WORK INSTRUCTION: Output every line of the items below as a JSON list of strings, one string per line, leaving out blank lines.

(Items contained in a dataset)
□ □ □ □ □
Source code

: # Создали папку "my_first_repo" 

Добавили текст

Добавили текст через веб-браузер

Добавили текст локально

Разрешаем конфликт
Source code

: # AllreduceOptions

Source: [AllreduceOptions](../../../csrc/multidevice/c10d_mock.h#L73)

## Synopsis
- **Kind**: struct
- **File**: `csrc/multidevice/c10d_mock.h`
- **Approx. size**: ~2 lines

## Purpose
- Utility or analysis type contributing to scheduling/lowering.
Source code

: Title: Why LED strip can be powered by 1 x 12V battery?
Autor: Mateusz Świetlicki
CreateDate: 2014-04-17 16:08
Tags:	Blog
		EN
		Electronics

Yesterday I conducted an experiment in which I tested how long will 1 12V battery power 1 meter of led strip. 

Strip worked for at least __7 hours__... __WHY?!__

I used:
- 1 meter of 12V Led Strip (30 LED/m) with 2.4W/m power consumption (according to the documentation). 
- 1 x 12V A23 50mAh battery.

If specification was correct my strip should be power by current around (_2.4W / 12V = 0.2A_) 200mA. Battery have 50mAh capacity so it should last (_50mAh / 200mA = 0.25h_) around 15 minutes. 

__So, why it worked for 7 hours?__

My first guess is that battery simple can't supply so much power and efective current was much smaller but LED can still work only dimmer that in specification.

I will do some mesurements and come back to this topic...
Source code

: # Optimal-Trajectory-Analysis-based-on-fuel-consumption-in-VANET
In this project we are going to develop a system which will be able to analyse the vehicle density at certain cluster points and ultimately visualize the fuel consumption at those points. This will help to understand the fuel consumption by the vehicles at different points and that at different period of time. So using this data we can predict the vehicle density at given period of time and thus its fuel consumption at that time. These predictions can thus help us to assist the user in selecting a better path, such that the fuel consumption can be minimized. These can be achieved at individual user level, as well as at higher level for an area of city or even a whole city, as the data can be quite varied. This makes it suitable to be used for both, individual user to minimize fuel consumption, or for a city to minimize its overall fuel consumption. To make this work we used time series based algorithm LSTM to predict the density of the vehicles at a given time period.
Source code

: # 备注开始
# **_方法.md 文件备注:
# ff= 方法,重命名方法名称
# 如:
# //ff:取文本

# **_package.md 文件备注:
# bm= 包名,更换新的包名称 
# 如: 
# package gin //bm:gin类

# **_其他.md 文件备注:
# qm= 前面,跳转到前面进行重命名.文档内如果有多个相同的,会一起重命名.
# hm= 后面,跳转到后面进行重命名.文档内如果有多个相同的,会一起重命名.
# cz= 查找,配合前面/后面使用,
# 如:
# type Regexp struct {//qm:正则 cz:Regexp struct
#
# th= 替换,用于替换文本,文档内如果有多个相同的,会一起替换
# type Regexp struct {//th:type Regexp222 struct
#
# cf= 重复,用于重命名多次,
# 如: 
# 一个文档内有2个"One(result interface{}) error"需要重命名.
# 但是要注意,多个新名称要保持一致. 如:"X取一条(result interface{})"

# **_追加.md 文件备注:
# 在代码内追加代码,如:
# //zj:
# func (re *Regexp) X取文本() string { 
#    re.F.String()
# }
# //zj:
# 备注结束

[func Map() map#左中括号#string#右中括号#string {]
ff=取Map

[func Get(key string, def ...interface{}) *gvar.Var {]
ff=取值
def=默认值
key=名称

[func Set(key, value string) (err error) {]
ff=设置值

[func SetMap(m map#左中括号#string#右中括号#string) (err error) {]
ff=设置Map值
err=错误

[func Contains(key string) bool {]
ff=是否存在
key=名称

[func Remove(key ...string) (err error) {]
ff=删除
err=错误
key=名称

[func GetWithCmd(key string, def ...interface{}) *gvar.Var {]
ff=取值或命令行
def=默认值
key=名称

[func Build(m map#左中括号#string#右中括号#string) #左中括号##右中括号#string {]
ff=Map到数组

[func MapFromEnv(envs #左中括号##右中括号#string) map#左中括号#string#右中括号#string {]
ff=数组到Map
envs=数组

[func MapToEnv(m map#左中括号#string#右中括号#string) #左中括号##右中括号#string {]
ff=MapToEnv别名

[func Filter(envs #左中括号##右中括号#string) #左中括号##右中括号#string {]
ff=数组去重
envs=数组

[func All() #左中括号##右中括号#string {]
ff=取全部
□ □ □ □ □
SOLUTION:
[
  "Source code",
  ": # Создали папку \"my_first_repo\" ",
  "Добавили текст",
  "Добавили текст через веб-браузер",
  "Добавили текст локально",
  "Разрешаем конфликт",
  "Source code",
  ": # AllreduceOptions",
  "Source: [AllreduceOptions](../../../csrc/multidevice/c10d_mock.h#L73)",
  "## Synopsis",
  "- **Kind**: struct",
  "- **File**: `csrc/multidevice/c10d_mock.h`",
  "- **Approx. size**: ~2 lines",
  "## Purpose",
  "- Utility or analysis type contributing to scheduling/lowering.",
  "Source code",
  ": Title: Why LED strip can be powered by 1 x 12V battery?",
  "Autor: Mateusz Świetlicki",
  "CreateDate: 2014-04-17 16:08",
  "Tags:\tBlog",
  "\t\tEN",
  "\t\tElectronics",
  "Yesterday I conducted an experiment in which I tested how long will 1 12V battery power 1 meter of led strip. ",
  "Strip worked for at least __7 hours__... __WHY?!__",
  "I used:",
  "- 1 meter of 12V Led Strip (30 LED/m) with 2.4W/m power consumption (according to the documentation). ",
  "- 1 x 12V A23 50mAh battery.",
  "If specification was correct my strip should be power by current around (_2.4W / 12V = 0.2A_) 200mA. Battery have 50mAh capacity so it should last (_50mAh / 200mA = 0.25h_) around 15 minutes. ",
  "__So, why it worked for 7 hours?__",
  "My first guess is that battery simple can't supply so much power and efective current was much smaller but LED can still work only dimmer that in specification.",
  "I will do some mesurements and come back to this topic...",
  "Source code",
  ": # Optimal-Trajectory-Analysis-based-on-fuel-consumption-in-VANET",
  "In this project we are going to develop a system which will be able to analyse the vehicle density at certain cluster points and ultimately visualize the fuel consumption at those points. This will help to understand the fuel consumption by the vehicles at different points and that at different period of time. So using this data we can predict the vehicle density at given period of time and thus its fuel consumption at that time. These predictions can thus help us to assist the user in selecting a better path, such that the fuel consumption can be minimized. These can be achieved at individual user level, as well as at higher level for an area of city or even a whole city, as the data can be quite varied. This makes it suitable to be used for both, individual user to minimize fuel consumption, or for a city to minimize its overall fuel consumption. To make this work we used time series based algorithm LSTM to predict the density of the vehicles at a given time period.",
  "Source code",
  ": # 备注开始",
  "# **_方法.md 文件备注:",
  "# ff= 方法,重命名方法名称",
  "# 如:",
  "# //ff:取文本",
  "# **_package.md 文件备注:",
  "# bm= 包名,更换新的包名称 ",
  "# 如: ",
  "# package gin //bm:gin类",
  "# **_其他.md 文件备注:",
  "# qm= 前面,跳转到前面进行重命名.文档内如果有多个相同的,会一起重命名.",
  "# hm= 后面,跳转到后面进行重命名.文档内如果有多个相同的,会一起重命名.",
  "# cz= 查找,配合前面/后面使用,",
  "# 如:",
  "# type Regexp struct {//qm:正则 cz:Regexp struct",
  "#",
  "# th= 替换,用于替换文本,文档内如果有多个相同的,会一起替换",
  "# type Regexp struct {//th:type Regexp222 struct",
  "#",
  "# cf= 重复,用于重命名多次,",
  "# 如: ",
  "# 一个文档内有2个\"One(result interface{}) error\"需要重命名.",
  "# 但是要注意,多个新名称要保持一致. 如:\"X取一条(result interface{})\"",
  "# **_追加.md 文件备注:",
  "# 在代码内追加代码,如:",
  "# //zj:",
  "# func (re *Regexp) X取文本() string { ",
  "#    re.F.String()",
  "# }",
  "# //zj:",
  "# 备注结束",
  "[func Map() map#左中括号#string#右中括号#string {]",
  "ff=取Map",
  "[func Get(key string, def ...interface{}) *gvar.Var {]",
  "ff=取值",
  "def=默认值",
  "key=名称",
  "[func Set(key, value string) (err error) {]",
  "ff=设置值",
  "[func SetMap(m map#左中括号#string#右中括号#string) (err error) {]",
  "ff=设置Map值",
  "err=错误",
  "[func Contains(key string) bool {]",
  "ff=是否存在",
  "key=名称",
  "[func Remove(key ...string) (err error) {]",
  "ff=删除",
  "err=错误",
  "key=名称",
  "[func GetWithCmd(key string, def ...interface{}) *gvar.Var {]",
  "ff=取值或命令行",
  "def=默认值",
  "key=名称",
  "[func Build(m map#左中括号#string#右中括号#string) #左中括号##右中括号#string {]",
  "ff=Map到数组",
  "[func MapFromEnv(envs #左中括号##右中括号#string) map#左中括号#string#右中括号#string {]",
  "ff=数组到Map",
  "envs=数组",
  "[func MapToEnv(m map#左中括号#string#右中括号#string) #左中括号##右中括号#string {]",
  "ff=MapToEnv别名",
  "[func Filter(envs #左中括号##右中括号#string) #左中括号##右中括号#string {]",
  "ff=数组去重",
  "envs=数组",
  "[func All() #左中括号##右中括号#string {]",
  "ff=取全部"
]